◆ EXERCISE AIM ◆
Please retype every record exactly as it appears, omitting the pictures.

╔══

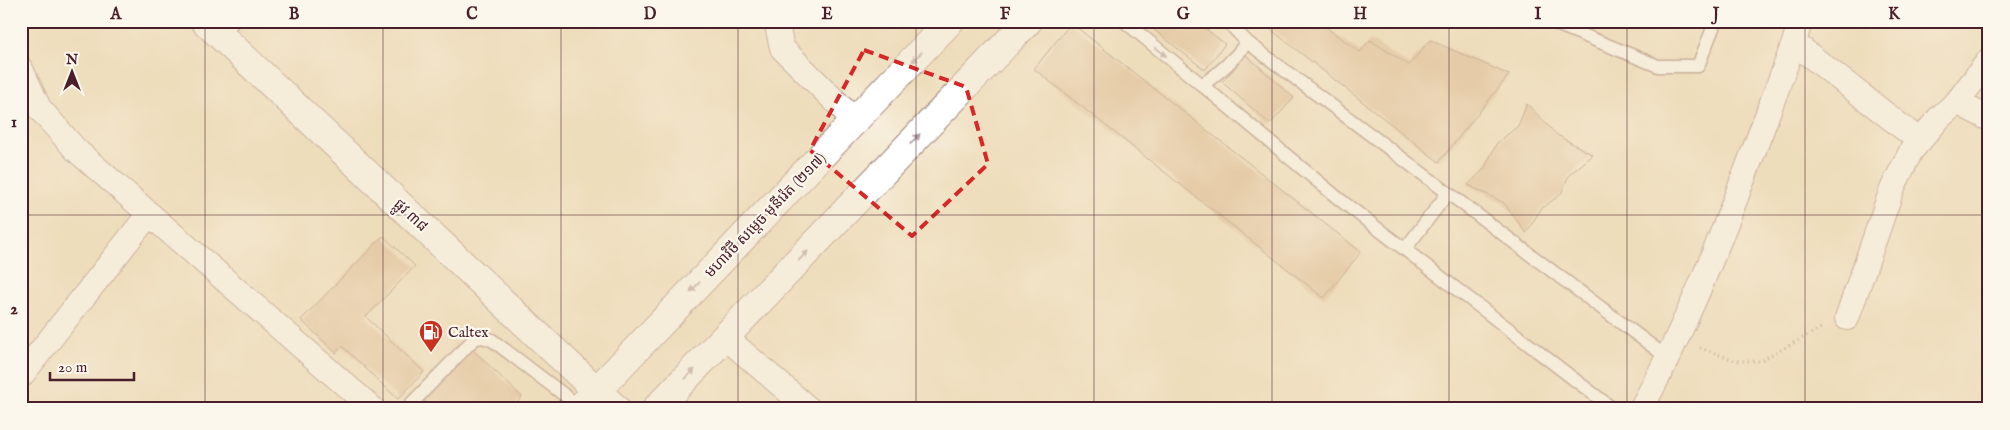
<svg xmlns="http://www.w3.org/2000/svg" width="2010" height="430" font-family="'IM FELL English','Noto Sans Khmer',serif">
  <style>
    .building { fill: #dbb790 }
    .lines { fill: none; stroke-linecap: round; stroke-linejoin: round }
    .service-casing { stroke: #9c7e73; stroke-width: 15 }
    .minor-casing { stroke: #9c7e73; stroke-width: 26 }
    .tertiary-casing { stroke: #9c7e73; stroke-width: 30 }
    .primary-casing { stroke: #9c7e73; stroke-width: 30 }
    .path { stroke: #9c7e73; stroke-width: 3; stroke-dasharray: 1 4; stroke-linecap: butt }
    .service { stroke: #fff; stroke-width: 12 }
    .minor { stroke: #fff; stroke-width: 24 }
    .tertiary { stroke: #fff; stroke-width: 28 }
    .primary { stroke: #fff; stroke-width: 28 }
    .oneway { fill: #ae9aa0 }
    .marked { fill: none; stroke: #d62828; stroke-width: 4; stroke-dasharray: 10 6; stroke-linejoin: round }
    .grid { fill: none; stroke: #4a1f2b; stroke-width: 1; stroke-opacity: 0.55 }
    .labels { text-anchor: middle; stroke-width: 4.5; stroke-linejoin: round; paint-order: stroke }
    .street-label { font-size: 15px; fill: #4a1f2b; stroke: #fbf7ec }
    .poi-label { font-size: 15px; fill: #4a1f2b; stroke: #fbf7ec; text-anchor: start }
    .neatline { fill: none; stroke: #4a1f2b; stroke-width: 2 }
    .grid-label { font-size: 16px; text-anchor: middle; font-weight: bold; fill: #4a1f2b }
  </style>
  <rect width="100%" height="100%" fill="#fbf7ec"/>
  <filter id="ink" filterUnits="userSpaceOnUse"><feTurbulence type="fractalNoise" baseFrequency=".02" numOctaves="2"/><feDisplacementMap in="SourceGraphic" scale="10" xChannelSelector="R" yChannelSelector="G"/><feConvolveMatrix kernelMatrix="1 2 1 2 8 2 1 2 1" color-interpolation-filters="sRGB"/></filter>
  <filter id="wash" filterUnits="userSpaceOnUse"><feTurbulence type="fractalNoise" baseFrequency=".0096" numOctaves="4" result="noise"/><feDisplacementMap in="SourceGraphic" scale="20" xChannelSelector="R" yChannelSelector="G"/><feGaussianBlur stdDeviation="1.12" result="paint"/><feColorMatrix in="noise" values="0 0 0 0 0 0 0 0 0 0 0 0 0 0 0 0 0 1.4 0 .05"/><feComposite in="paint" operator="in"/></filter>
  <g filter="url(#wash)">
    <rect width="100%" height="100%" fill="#edb"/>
    <g id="blocks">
      <path class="building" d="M1143,21H1196L1225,44L1205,70Z
        M1260,21H1307L1316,28L1320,23L1360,52L1370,40L1409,65L1430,40L1509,75L1439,162Z
        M1071,23L1361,252L1324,298L1034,69Z
        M1246,55L1294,98L1270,124L1222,82Z
        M1527,104L1557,135L1593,155L1569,175L1561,194L1541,209L1526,233L1504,203L1468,185L1484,169L1497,143L1518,126Z
        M383,236L415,266L366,317L424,372L398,399L342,346L336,353L301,320Z
        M469,346L522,397L511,409H433L420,396Z"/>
    </g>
  </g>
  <g filter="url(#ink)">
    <use href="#blocks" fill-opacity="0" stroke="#9c7e73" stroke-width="1"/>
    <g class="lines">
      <defs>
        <path id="service" d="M1124,21L1202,85C1221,72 1234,60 1247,42L1227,21
          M1549,21L1658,66H1698L1713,28V21
          M223,38L233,21
          M1247,42L1668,358
          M1202,85L1339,199L1613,409
          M1405,249L1448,193
          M409,409L411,404L474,339L482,337L492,340L580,407"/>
        <path id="minor" d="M776,21L782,48L855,121
          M1794,43L1920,141
          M21,69L39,108L76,150L373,409
          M1957,102L1989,119
          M1847,318L1892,189L1911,151L1940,117L1957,102L1989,60
          M725,337L809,409
          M21,376L149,214
          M1641,409C1704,294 1748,165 1794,43L1800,21"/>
        <path id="tertiary" d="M205,21L616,409"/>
        <path id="primary" d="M579,409L950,21
          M656,409L1028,21"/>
      </defs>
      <use href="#service" class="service-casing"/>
      <use href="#minor" class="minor-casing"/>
      <use href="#tertiary" class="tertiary-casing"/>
      <use href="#primary" class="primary-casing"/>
      <path class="path" d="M1700,348L1737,361H1760L1823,327"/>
      <use href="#service" class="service"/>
      <use href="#minor" class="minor"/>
      <use href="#tertiary" class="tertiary"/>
      <use href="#primary" class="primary"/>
    </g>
    <defs><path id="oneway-solid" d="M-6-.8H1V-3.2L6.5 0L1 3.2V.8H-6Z" transform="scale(1.25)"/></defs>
    <g class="oneway">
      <use href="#oneway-solid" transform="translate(1161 52) rotate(39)"/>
      <use href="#oneway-solid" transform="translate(917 57) rotate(134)"/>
      <use href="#oneway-solid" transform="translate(915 139) rotate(-46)"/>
      <use href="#oneway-solid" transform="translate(803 256) rotate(-46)"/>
      <use href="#oneway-solid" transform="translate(695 287) rotate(134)"/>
      <use href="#oneway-solid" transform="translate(690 374) rotate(-46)"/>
    </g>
  </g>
  <path d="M0 0H2010V430H0ZM864,50L966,87L988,164L912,236L810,150Z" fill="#edb" fill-opacity=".55" fill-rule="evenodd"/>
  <path class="marked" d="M864,50L966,87L988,164L912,236L810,150Z"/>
  <path class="grid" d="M205,21V409M383,21V409M561,21V409M738,21V409M916,21V409M1094,21V409M1272,21V409M1449,21V409M1627,21V409M1805,21V409M21,215H1989"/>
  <defs>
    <symbol id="fuel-pin" viewBox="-11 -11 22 30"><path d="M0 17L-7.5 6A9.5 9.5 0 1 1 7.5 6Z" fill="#c8321e" stroke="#fbf7ec"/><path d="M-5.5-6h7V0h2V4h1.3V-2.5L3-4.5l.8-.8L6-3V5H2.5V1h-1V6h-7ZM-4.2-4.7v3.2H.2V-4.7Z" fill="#fff"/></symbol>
  </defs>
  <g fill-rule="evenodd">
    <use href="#fuel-pin" x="417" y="318" width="28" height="38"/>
  </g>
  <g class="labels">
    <g class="street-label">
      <text transform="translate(411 215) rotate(43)" y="5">ផ្លូវ ៣៨</text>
      <text transform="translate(765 215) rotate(-46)" y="5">មហាវិថី សម្តេច មុនីរ៉េត (២១៧)</text>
    </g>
    <g class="poi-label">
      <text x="448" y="337">Caltex</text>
    </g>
  </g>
  <rect width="2010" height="430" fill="none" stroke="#fbf7ec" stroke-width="55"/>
  <g transform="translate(72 72)" stroke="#fbf7ec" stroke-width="4" paint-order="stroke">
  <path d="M0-4L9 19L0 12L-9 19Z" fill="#4a1f2b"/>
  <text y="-8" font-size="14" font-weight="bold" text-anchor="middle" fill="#4a1f2b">N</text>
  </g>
  <path d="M50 372v8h84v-8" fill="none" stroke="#4a1f2b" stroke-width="2.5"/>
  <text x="58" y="372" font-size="15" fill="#4a1f2b" stroke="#fbf7ec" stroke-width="4" paint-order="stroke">20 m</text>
  <rect x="28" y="28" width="1954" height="374" class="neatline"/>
  <g class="grid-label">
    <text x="116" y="19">A</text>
    <text x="294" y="19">B</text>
    <text x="472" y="19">C</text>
    <text x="650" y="19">D</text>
    <text x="827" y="19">E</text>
    <text x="1005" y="19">F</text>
    <text x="1183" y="19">G</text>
    <text x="1360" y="19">H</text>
    <text x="1538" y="19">I</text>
    <text x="1716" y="19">J</text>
    <text x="1894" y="19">K</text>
    <text x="14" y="127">1</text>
    <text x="14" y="314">2</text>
  </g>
</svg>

╚══

◆ RESULT BELOW ◆
<svg xmlns="http://www.w3.org/2000/svg" width="2010" height="430" font-family="'IM FELL English','Noto Sans Khmer',serif">
  <style>
    .building { fill: #dbb790 }
    .lines { fill: none; stroke-linecap: round; stroke-linejoin: round }
    .service-casing { stroke: #9c7e73; stroke-width: 15 }
    .minor-casing { stroke: #9c7e73; stroke-width: 26 }
    .tertiary-casing { stroke: #9c7e73; stroke-width: 30 }
    .primary-casing { stroke: #9c7e73; stroke-width: 30 }
    .path { stroke: #9c7e73; stroke-width: 3; stroke-dasharray: 1 4; stroke-linecap: butt }
    .service { stroke: #fff; stroke-width: 12 }
    .minor { stroke: #fff; stroke-width: 24 }
    .tertiary { stroke: #fff; stroke-width: 28 }
    .primary { stroke: #fff; stroke-width: 28 }
    .oneway { fill: #ae9aa0 }
    .marked { fill: none; stroke: #d62828; stroke-width: 4; stroke-dasharray: 10 6; stroke-linejoin: round }
    .grid { fill: none; stroke: #4a1f2b; stroke-width: 1; stroke-opacity: 0.55 }
    .labels { text-anchor: middle; stroke-width: 4.5; stroke-linejoin: round; paint-order: stroke }
    .street-label { font-size: 15px; fill: #4a1f2b; stroke: #fbf7ec }
    .poi-label { font-size: 15px; fill: #4a1f2b; stroke: #fbf7ec; text-anchor: start }
    .neatline { fill: none; stroke: #4a1f2b; stroke-width: 2 }
    .grid-label { font-size: 16px; text-anchor: middle; font-weight: bold; fill: #4a1f2b }
  </style>
  <rect width="100%" height="100%" fill="#fbf7ec"/>
  <filter id="ink" filterUnits="userSpaceOnUse"><feTurbulence type="fractalNoise" baseFrequency=".02" numOctaves="2"/><feDisplacementMap in="SourceGraphic" scale="10" xChannelSelector="R" yChannelSelector="G"/><feConvolveMatrix kernelMatrix="1 2 1 2 8 2 1 2 1" color-interpolation-filters="sRGB"/></filter>
  <filter id="wash" filterUnits="userSpaceOnUse"><feTurbulence type="fractalNoise" baseFrequency=".0096" numOctaves="4" result="noise"/><feDisplacementMap in="SourceGraphic" scale="20" xChannelSelector="R" yChannelSelector="G"/><feGaussianBlur stdDeviation="1.12" result="paint"/><feColorMatrix in="noise" values="0 0 0 0 0 0 0 0 0 0 0 0 0 0 0 0 0 1.4 0 .05"/><feComposite in="paint" operator="in"/></filter>
  <g filter="url(#wash)">
    <rect width="100%" height="100%" fill="#edb"/>
    <g id="blocks">
      <path class="building" d="M1143,21H1196L1225,44L1205,70Z
        M1260,21H1307L1316,28L1320,23L1360,52L1370,40L1409,65L1430,40L1509,75L1439,162Z
        M1071,23L1361,252L1324,298L1034,69Z
        M1246,55L1294,98L1270,124L1222,82Z
        M1527,104L1557,135L1593,155L1569,175L1561,194L1541,209L1526,233L1504,203L1468,185L1484,169L1497,143L1518,126Z
        M383,236L415,266L366,317L424,372L398,399L342,346L336,353L301,320Z
        M469,346L522,397L511,409H433L420,396Z"/>
    </g>
  </g>
  <g filter="url(#ink)">
    <use href="#blocks" fill-opacity="0" stroke="#9c7e73" stroke-width="1"/>
    <g class="lines">
      <defs>
        <path id="service" d="M1124,21L1202,85C1221,72 1234,60 1247,42L1227,21
          M1549,21L1658,66H1698L1713,28V21
          M223,38L233,21
          M1247,42L1668,358
          M1202,85L1339,199L1613,409
          M1405,249L1448,193
          M409,409L411,404L474,339L482,337L492,340L580,407"/>
        <path id="minor" d="M776,21L782,48L855,121
          M1794,43L1920,141
          M21,69L39,108L76,150L373,409
          M1957,102L1989,119
          M1847,318L1892,189L1911,151L1940,117L1957,102L1989,60
          M725,337L809,409
          M21,376L149,214
          M1641,409C1704,294 1748,165 1794,43L1800,21"/>
        <path id="tertiary" d="M205,21L616,409"/>
        <path id="primary" d="M579,409L950,21
          M656,409L1028,21"/>
      </defs>
      <use href="#service" class="service-casing"/>
      <use href="#minor" class="minor-casing"/>
      <use href="#tertiary" class="tertiary-casing"/>
      <use href="#primary" class="primary-casing"/>
      <path class="path" d="M1700,348L1737,361H1760L1823,327"/>
      <use href="#service" class="service"/>
      <use href="#minor" class="minor"/>
      <use href="#tertiary" class="tertiary"/>
      <use href="#primary" class="primary"/>
    </g>
    <defs><path id="oneway-solid" d="M-6-.8H1V-3.2L6.5 0L1 3.2V.8H-6Z" transform="scale(1.25)"/></defs>
    <g class="oneway">
      <use href="#oneway-solid" transform="translate(1161 52) rotate(39)"/>
      <use href="#oneway-solid" transform="translate(917 57) rotate(134)"/>
      <use href="#oneway-solid" transform="translate(915 139) rotate(-46)"/>
      <use href="#oneway-solid" transform="translate(803 256) rotate(-46)"/>
      <use href="#oneway-solid" transform="translate(695 287) rotate(134)"/>
      <use href="#oneway-solid" transform="translate(690 374) rotate(-46)"/>
    </g>
  </g>
  <path d="M0 0H2010V430H0ZM864,50L966,87L988,164L912,236L810,150Z" fill="#edb" fill-opacity=".55" fill-rule="evenodd"/>
  <path class="marked" d="M864,50L966,87L988,164L912,236L810,150Z"/>
  <path class="grid" d="M205,21V409M383,21V409M561,21V409M738,21V409M916,21V409M1094,21V409M1272,21V409M1449,21V409M1627,21V409M1805,21V409M21,215H1989"/>
  <defs>
    <symbol id="fuel-pin" viewBox="-11 -11 22 30"><path d="M0 17L-7.5 6A9.5 9.5 0 1 1 7.5 6Z" fill="#c8321e" stroke="#fbf7ec"/><path d="M-5.5-6h7V0h2V4h1.3V-2.5L3-4.5l.8-.8L6-3V5H2.5V1h-1V6h-7ZM-4.2-4.7v3.2H.2V-4.7Z" fill="#fff"/></symbol>
  </defs>
  <g fill-rule="evenodd">
    <use href="#fuel-pin" x="417" y="318" width="28" height="38"/>
  </g>
  <g class="labels">
    <g class="street-label">
      <text transform="translate(411 215) rotate(43)" y="5">ផ្លូវ ៣៨</text>
      <text transform="translate(765 215) rotate(-46)" y="5">មហាវិថី សម្តេច មុនីរ៉េត (២១៧)</text>
    </g>
    <g class="poi-label">
      <text x="448" y="337">Caltex</text>
    </g>
  </g>
  <rect width="2010" height="430" fill="none" stroke="#fbf7ec" stroke-width="55"/>
  <g transform="translate(72 72)" stroke="#fbf7ec" stroke-width="4" paint-order="stroke">
  <path d="M0-4L9 19L0 12L-9 19Z" fill="#4a1f2b"/>
  <text y="-8" font-size="14" font-weight="bold" text-anchor="middle" fill="#4a1f2b">N</text>
  </g>
  <path d="M50 372v8h84v-8" fill="none" stroke="#4a1f2b" stroke-width="2.5"/>
  <text x="58" y="372" font-size="15" fill="#4a1f2b" stroke="#fbf7ec" stroke-width="4" paint-order="stroke">20 m</text>
  <rect x="28" y="28" width="1954" height="374" class="neatline"/>
  <g class="grid-label">
    <text x="116" y="19">A</text>
    <text x="294" y="19">B</text>
    <text x="472" y="19">C</text>
    <text x="650" y="19">D</text>
    <text x="827" y="19">E</text>
    <text x="1005" y="19">F</text>
    <text x="1183" y="19">G</text>
    <text x="1360" y="19">H</text>
    <text x="1538" y="19">I</text>
    <text x="1716" y="19">J</text>
    <text x="1894" y="19">K</text>
    <text x="14" y="127">1</text>
    <text x="14" y="314">2</text>
  </g>
</svg>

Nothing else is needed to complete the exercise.